James 4:4 – Do you not know that friendship with the world is enmity with God? Therefore whoever wishes to be a friend of the world makes himself an enemy of God.

You and I have befriended the world. By our desires, our thoughts, our actions, we have all chosen things in the world over God and therefore made ourselves enemies of God. You see when we compare ourselves to the story of Exodus we are equal parts the Israelites AND the Egyptians.

Jesus came to rescue God’s people and defeat the enemies of God. But how could he defeat the enemies of God without destroying you and I?

In Exodus God struck down the firstborn of his enemy, to free his people but one day he would send his firstborn, to be struck down, to make his enemies his own people.

You see the only way Jesus could defeat the power of sin and death and evil without defeating us is by taking our place as an innocent substitute. He paid the price to free us, he took the punishment we deserve, he paid the price of freedom for us, slaves not of Egypt but of sin. And then he conquers the grave and disarms all the powers of evil and darkness by rising again from the grave as our victorious champion (Colossians 2:13-15).
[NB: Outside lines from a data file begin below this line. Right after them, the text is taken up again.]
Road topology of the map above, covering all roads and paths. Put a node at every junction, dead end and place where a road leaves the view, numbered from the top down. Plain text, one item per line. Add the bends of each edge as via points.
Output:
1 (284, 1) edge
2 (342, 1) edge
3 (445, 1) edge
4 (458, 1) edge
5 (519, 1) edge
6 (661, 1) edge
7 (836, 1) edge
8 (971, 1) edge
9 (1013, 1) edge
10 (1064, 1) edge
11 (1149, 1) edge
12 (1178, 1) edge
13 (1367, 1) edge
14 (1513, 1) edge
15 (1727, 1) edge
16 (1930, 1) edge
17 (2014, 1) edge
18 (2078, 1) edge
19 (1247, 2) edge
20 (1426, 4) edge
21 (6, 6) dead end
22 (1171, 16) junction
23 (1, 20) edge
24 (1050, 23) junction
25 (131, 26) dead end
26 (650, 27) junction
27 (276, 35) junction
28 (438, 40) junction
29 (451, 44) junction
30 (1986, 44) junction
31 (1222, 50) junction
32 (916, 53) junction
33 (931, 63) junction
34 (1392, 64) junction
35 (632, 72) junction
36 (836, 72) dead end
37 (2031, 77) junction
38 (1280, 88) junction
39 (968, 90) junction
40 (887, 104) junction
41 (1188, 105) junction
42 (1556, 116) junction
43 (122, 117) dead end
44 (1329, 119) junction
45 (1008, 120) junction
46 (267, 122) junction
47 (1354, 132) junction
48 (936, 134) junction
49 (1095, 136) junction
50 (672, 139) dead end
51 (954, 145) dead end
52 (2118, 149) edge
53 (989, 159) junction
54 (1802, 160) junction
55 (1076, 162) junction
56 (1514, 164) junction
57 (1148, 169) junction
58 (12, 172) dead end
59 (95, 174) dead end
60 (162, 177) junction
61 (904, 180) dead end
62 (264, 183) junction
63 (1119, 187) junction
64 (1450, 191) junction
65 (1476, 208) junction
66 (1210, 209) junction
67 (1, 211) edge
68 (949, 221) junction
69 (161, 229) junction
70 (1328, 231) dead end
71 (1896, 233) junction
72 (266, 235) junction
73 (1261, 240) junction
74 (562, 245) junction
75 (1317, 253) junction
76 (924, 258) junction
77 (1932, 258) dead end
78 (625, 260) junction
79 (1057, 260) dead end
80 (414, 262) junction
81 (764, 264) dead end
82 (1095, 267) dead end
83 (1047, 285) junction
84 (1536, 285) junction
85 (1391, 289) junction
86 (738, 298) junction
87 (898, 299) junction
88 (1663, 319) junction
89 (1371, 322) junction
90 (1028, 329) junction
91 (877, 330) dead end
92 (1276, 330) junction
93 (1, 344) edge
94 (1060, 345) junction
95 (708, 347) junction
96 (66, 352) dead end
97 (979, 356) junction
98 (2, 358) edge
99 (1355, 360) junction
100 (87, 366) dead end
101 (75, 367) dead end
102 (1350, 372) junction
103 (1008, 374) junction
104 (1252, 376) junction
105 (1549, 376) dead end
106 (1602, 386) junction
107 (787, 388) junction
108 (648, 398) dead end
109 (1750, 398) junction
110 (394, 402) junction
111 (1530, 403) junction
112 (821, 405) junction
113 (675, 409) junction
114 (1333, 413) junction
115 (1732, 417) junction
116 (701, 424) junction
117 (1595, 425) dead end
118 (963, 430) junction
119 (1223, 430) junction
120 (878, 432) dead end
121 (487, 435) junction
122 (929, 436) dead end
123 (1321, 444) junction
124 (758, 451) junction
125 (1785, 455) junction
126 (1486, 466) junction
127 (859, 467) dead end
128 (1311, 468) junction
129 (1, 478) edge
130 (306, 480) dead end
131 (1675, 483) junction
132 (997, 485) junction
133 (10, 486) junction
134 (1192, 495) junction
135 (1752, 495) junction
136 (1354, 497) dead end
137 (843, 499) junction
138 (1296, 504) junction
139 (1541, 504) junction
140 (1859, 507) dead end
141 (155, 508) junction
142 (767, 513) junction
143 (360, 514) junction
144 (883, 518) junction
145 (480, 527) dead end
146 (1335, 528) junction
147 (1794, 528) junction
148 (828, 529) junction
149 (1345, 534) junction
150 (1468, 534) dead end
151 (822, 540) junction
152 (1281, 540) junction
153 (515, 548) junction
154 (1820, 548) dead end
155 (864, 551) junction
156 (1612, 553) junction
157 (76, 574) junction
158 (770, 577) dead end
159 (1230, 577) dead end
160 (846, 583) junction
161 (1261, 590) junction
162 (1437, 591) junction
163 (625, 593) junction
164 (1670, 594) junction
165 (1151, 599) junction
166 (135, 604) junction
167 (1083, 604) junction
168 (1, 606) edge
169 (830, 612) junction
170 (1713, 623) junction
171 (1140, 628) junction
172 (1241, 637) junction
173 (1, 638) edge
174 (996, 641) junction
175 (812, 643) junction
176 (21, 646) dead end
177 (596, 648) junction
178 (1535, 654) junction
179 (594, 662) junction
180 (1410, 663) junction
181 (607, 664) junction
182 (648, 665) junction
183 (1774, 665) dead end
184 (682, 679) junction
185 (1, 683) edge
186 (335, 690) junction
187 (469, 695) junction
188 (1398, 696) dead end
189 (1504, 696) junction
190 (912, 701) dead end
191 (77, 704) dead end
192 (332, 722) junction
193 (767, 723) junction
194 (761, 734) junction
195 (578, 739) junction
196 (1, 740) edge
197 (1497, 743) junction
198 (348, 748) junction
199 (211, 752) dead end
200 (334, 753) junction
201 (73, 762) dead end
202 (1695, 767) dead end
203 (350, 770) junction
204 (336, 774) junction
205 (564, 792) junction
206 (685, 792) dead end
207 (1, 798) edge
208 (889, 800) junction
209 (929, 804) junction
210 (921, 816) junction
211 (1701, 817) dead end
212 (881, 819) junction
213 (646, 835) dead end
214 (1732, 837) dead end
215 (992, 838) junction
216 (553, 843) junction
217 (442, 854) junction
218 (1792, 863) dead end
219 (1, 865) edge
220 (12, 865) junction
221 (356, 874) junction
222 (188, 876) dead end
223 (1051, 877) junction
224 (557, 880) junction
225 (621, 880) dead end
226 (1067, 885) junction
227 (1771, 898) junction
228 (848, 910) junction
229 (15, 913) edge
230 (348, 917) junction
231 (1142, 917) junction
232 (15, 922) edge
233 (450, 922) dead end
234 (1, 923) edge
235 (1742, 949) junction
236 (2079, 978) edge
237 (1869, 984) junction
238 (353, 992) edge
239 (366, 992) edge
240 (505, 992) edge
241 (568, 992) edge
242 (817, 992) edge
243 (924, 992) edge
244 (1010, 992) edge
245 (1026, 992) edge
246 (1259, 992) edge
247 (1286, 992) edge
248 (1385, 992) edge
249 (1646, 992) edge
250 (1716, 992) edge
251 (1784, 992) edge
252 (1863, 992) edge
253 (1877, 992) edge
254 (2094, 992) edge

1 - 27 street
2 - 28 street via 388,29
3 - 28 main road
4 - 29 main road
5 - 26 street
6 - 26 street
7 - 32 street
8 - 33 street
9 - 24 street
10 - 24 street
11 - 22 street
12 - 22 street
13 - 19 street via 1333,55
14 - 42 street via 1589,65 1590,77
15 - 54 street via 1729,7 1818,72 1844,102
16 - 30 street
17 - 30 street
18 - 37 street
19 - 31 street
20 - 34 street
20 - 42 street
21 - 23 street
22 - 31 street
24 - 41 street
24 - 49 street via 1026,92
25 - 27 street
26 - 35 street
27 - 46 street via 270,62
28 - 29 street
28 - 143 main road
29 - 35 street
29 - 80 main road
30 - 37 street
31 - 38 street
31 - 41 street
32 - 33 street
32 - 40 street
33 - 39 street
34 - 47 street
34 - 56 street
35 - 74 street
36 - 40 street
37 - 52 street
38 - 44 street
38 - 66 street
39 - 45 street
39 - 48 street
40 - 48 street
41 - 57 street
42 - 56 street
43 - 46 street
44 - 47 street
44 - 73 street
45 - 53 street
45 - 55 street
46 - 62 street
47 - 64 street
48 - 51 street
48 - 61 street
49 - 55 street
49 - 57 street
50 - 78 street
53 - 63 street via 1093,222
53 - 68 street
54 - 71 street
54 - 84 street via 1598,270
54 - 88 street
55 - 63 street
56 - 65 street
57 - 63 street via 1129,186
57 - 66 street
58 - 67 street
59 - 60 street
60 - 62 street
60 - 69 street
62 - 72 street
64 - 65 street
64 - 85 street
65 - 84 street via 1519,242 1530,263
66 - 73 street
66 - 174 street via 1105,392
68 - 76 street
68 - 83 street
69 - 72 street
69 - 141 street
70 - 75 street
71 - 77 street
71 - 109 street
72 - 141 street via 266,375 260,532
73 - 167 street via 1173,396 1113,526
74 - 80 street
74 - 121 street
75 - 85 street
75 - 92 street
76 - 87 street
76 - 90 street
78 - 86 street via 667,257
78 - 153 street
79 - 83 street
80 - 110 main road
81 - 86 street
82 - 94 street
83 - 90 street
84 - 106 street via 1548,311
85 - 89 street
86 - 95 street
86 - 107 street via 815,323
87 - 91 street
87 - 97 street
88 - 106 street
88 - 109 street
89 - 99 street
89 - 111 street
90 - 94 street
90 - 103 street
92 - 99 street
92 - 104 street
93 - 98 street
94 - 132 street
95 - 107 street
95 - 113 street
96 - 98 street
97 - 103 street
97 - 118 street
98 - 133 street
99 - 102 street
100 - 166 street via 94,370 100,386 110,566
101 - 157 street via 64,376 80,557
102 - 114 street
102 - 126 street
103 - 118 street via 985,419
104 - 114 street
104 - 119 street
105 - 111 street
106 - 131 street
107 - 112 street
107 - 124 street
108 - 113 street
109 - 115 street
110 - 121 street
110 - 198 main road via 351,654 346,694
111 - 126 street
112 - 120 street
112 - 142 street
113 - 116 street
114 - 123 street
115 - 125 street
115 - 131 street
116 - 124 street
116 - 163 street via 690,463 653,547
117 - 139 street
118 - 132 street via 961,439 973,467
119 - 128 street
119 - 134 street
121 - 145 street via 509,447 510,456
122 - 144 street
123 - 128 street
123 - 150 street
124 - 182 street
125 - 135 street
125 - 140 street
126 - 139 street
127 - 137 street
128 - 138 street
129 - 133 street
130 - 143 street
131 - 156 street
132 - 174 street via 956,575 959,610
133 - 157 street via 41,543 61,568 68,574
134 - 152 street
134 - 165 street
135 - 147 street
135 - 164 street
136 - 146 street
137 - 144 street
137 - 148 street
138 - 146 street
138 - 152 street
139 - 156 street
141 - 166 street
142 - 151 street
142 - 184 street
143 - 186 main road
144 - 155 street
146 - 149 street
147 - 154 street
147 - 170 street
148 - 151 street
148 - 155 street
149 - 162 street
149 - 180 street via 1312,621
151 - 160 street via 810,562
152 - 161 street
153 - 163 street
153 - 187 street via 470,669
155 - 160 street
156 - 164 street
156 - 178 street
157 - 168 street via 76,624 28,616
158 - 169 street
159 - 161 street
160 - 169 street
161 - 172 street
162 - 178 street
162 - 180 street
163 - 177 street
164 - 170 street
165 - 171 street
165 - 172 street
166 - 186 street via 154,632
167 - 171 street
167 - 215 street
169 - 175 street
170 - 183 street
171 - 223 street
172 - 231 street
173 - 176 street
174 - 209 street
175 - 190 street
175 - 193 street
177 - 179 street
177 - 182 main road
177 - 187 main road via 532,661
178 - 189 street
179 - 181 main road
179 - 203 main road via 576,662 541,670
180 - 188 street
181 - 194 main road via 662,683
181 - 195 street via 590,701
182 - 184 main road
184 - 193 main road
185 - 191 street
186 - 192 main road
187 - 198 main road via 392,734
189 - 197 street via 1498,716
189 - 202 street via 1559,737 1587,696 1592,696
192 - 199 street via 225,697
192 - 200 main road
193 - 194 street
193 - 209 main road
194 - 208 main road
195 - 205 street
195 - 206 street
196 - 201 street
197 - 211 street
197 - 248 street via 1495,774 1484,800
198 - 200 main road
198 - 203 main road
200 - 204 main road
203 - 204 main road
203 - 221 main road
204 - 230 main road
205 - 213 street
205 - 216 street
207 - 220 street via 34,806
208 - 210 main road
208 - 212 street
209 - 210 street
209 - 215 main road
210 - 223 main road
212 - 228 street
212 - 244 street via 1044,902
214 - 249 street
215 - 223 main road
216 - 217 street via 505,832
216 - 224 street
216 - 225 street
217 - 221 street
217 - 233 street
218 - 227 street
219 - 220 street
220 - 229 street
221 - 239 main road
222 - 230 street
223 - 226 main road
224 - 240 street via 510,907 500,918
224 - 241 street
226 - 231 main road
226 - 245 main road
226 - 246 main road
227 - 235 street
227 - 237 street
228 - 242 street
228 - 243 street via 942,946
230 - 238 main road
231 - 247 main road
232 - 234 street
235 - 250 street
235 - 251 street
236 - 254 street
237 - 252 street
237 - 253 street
All who believe and hope in Jesus are raised with him to new life. If we read the gospels and the story of the crucifixion, it is no accident that the biblical authors make note of the time of year.

John 19:14-16 – Now it was the day of Preparation of the Passover. It was about the sixth hour. He said to the Jews, “Behold your King!” 15 They cried out, “Away with him, away with him, crucify him!” Pilate said to them, “Shall I crucify your King?” The chief priests answered, “We have no king but Caesar.” 16 So he delivered him over to them to be crucified.

Passover was the holiday celebrated and remembering the rescue of God’s people from the Egyptians. The Jews would pause and remember that God had passed over them and brought judgment against their enemies to rescue them. The Passover was always meant to point to something greater. Moses is not the ultimate hero of the Prince of Egypt, instead he is a picture of the truer and better Prince, the Lamb who would be slain. We are now safe and secure because of Christ, our Passover Lamb.

1 Corinthians 5:7 – Cleanse out the old leaven that you may be a new lump, as you really are unleavened. For Christ, our Passover lamb, has been sacrificed.